Oh, and Gene Kelly was greatly upset that Alex sang Singin' in the Rain, Kelly's signature song, during a particularly ugly bout of rape and murder in A Clockwork Orange. It was a fluke, really. Kubrick wanted McDowell to sing something, and Singin' in the Rain was the only song McDowell could remember. As backhanded compliments go, that's a classic.

ALSO NEW THIS WEEK

Russell Peters: The Green Card Tour Live from the O2 Arena (2011) Peters, an enormously successful Canadian stand-up comic, knows his audience, which comes in every shade, though most of those in this southeast London venue appear to have, like him, roots in India. He plays national stereotypes like a harp, picking on individuals in the style of Dame Edna Everage and insulting them with a hint of Don Rickles. His strength is in a mastery of accents, a gift for improv and an impressive knowledge of the countries he talks about. An optional DVD track deletes his expletives, but it makes nonsense of half of his jokes.

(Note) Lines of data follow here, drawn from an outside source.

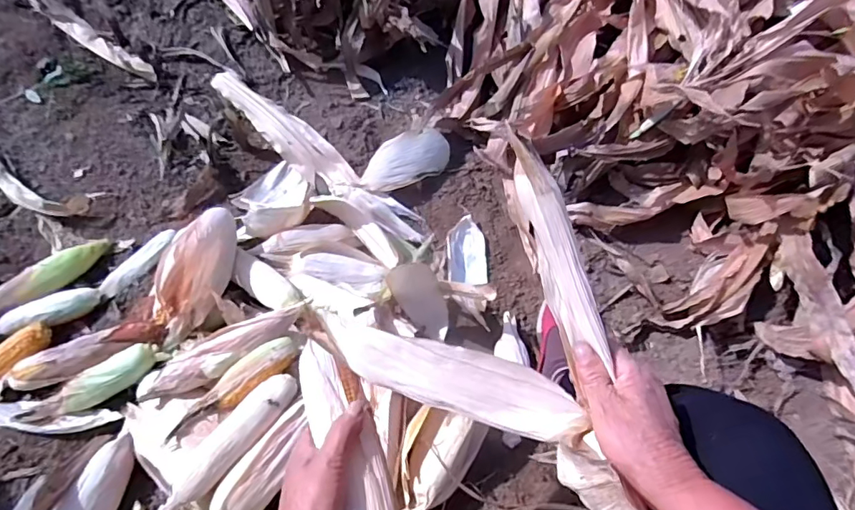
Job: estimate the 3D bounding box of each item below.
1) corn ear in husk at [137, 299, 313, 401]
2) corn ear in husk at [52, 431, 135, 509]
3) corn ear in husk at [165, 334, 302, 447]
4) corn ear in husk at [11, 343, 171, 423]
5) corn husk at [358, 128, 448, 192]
[{"bbox_3d":[-0.303,0.146,0.765,0.271,0.059,0.076,-19,63,-13],"label":"corn ear in husk"},{"bbox_3d":[-0.460,0.340,0.702,0.066,0.056,0.176,18,61,7],"label":"corn ear in husk"},{"bbox_3d":[-0.282,0.190,0.729,0.204,0.041,0.051,-31,66,-18],"label":"corn ear in husk"},{"bbox_3d":[-0.520,0.205,0.787,0.238,0.042,0.052,-27,63,5],"label":"corn ear in husk"},{"bbox_3d":[-0.040,-0.179,0.997,0.176,0.087,0.074,-22,63,-14],"label":"corn husk"}]

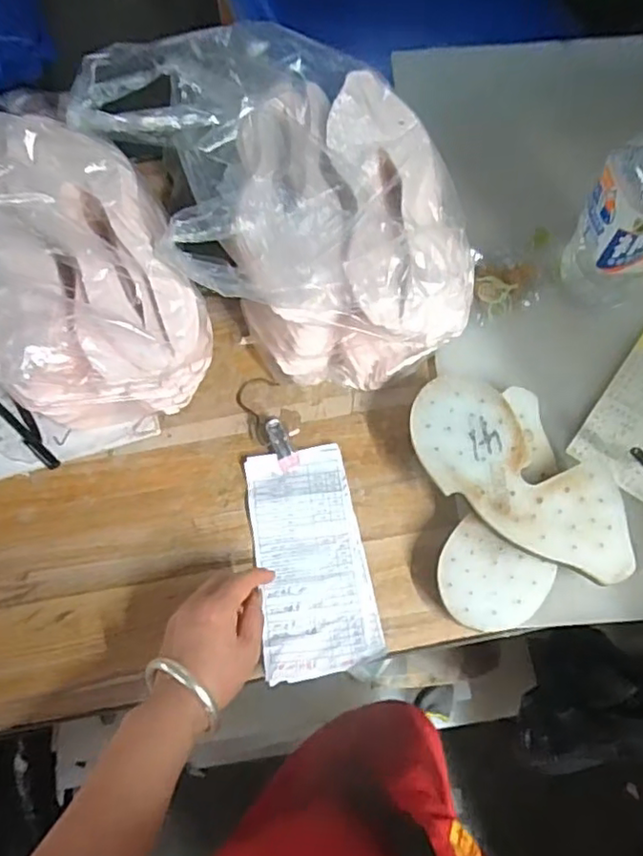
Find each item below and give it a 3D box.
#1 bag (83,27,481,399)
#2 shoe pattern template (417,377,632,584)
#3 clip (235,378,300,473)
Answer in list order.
[{"bbox_3d":[-0.022,-0.218,0.612,0.273,0.148,0.370,-34,72,-11],"label":"bag"},{"bbox_3d":[0.172,0.041,0.538,0.209,0.010,0.108,26,74,13],"label":"shoe pattern template"},{"bbox_3d":[-0.053,-0.010,0.605,0.041,0.038,0.105,-19,70,-6],"label":"clip"}]

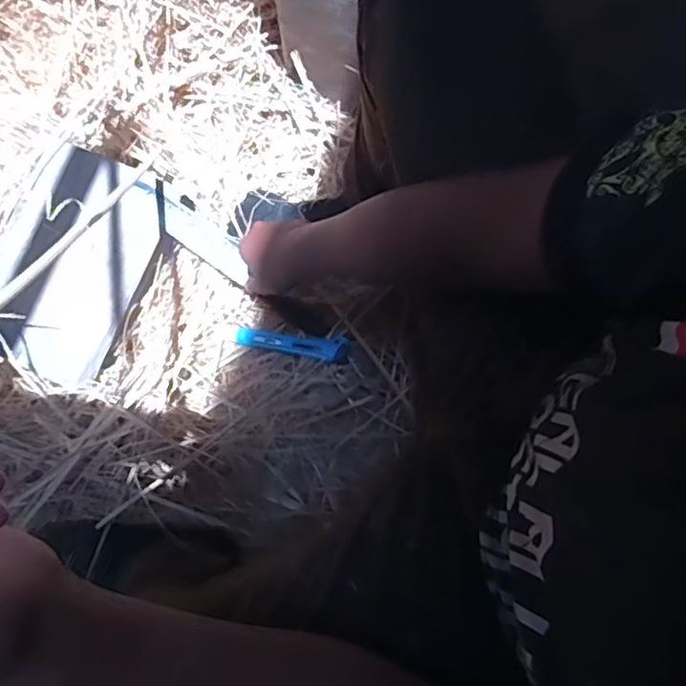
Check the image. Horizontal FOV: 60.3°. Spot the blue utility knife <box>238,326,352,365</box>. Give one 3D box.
[{"bbox_3d":[-0.064,0.000,0.757,0.145,0.020,0.031,8,78,2],"label":"blue utility knife"}]

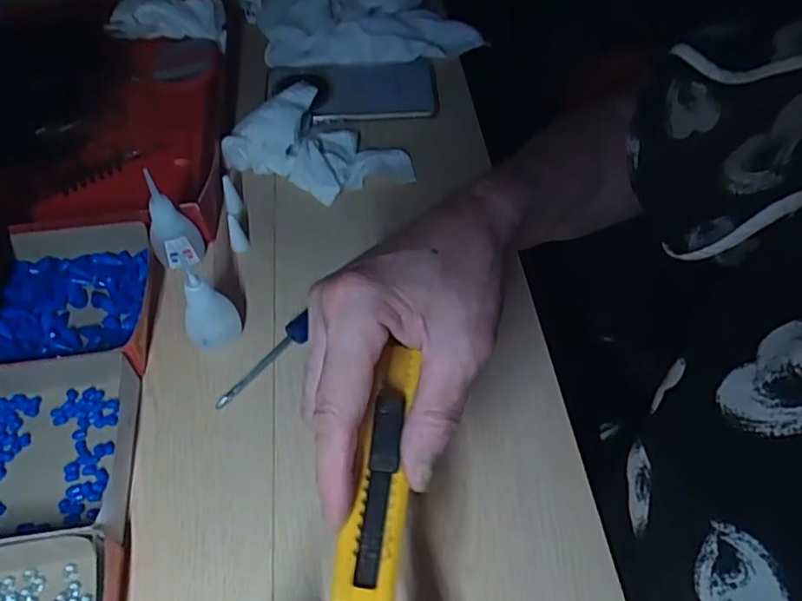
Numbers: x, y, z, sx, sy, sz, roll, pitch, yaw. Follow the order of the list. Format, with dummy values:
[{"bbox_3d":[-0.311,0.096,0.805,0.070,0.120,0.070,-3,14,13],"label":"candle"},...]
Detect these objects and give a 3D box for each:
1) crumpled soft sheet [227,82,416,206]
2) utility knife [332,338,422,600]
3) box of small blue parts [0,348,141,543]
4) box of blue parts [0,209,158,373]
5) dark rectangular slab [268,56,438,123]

Kaboom (2010) Writer-director Gregg Araki, who gave Anna Faris her best role to date in his 2007 stoner comedy Smiley Face, is back with another adventure of resilient, sexually active, buff young people getting into wild scrapes. Kaboom follows a bisexual 18-year-old named Smith (Thomas Dekker) as he and his gay and straight friends seek and enjoy casual sex, exchange ribald banter and, oh, encounter witchcraft and maybe the end of the world. Tone is everything, and Araki's tone is light and breezy, even when the plot darkens.

Passion Play (2010) Bill Murray must have felt he owed something to Mitch Glazer, co-writer of 1988's Scrooged. If so, consider the debt overpaid. Glazer wrote and directed this painfully misbegotten attempt at a cross between fantasy and film noir. Lily (Megan Fox) is a winged carnival attraction. Trumpeter Nate (Mickey Rourke) slept with the wife of brutal gangster Happy (Murray) and is now on Happy's to-do-in list. Lily is smitten with Nate. (Fox and Rourke? Uh huh.) Christopher Doyle's photography is lovely. For the rest, yikes. Film buffs will see one twist coming 90 minutes away.